I partigiani toscani a Volterra hanno detto no alla cittadinanza postuma a Giorgio Albertazzi, attore tra i massimi del teatro europeo e però fascista e combattente – negli anni della sua giovinezza, nel 1944 – tra le fila della Repubblica Sociale italiana. I partigiani siciliani a Gangi, per non essere da meno, hanno detto no a una scritta sulla facciata del civico 96 di Corso Fedele Vitale risalente al 1928. Il fatto è che a Gangi – un borgo sulle Madonie, tra i più belli d’Italia – meritoriamente ci si adopera per il recupero e il restauro del centro storico.

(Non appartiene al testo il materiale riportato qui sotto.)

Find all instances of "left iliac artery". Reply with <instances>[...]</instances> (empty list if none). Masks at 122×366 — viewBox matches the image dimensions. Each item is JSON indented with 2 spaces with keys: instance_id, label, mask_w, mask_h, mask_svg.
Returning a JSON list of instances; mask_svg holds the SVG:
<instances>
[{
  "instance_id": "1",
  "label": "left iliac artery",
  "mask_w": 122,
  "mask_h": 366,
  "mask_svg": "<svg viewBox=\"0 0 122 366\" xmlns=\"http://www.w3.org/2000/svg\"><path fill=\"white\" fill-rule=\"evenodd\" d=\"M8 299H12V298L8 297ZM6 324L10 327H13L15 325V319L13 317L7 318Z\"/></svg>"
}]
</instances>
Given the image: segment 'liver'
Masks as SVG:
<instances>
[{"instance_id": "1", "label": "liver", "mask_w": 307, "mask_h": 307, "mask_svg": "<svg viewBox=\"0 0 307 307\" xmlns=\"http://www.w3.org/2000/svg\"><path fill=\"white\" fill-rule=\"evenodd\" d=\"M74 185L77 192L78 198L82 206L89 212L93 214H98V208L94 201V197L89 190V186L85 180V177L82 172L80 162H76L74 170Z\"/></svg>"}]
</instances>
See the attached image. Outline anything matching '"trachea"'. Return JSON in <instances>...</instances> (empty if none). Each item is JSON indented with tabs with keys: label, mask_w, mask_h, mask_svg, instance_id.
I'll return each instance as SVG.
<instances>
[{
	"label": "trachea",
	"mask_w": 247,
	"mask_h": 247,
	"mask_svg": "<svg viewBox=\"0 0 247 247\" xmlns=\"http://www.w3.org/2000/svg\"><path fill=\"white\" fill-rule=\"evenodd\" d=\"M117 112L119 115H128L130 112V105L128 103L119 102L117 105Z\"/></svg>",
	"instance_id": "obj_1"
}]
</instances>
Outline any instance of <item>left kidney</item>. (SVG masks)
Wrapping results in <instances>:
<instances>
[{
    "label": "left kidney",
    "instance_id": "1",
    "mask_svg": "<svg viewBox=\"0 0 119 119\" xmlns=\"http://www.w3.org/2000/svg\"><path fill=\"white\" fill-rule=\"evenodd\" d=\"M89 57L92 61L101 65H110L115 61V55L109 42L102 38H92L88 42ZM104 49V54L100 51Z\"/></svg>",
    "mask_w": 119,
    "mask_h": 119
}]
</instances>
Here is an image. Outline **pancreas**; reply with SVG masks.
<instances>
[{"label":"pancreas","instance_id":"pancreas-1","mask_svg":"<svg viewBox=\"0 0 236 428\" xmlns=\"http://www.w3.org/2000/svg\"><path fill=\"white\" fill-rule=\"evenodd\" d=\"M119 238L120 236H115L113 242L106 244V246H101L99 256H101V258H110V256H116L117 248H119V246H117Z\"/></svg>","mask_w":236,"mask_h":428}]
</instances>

Gangi è il paese dove le case sono date in vendita al prezzo di euro 1 purché il proprietario s’impegni all’immediato ripristino. Tutto il piastrellume, quindi l’orrendo marmo spiaccicato sui prospetti degli edifici pubblici e poi gran parte dei cavi volanti, sono stati eliminati per restituire le case alla nudità elegante della pietra. E così i segni della storia, come le lapidi dei due conflitti mondiali o la monumentale scuola elementare del 1934 – con tanto di doppia entrata: “Plesso femminile, plesso maschile” – sono stati riportati alla luce. La fissazione è peggio della malattia e su Giuseppe Ferrarello, il sindaco, grava ormai l’anatema dei partigiani siciliani. Gli hanno già calcolato dai quattro ai sei anni di reclusione “per apologia di fascismo”.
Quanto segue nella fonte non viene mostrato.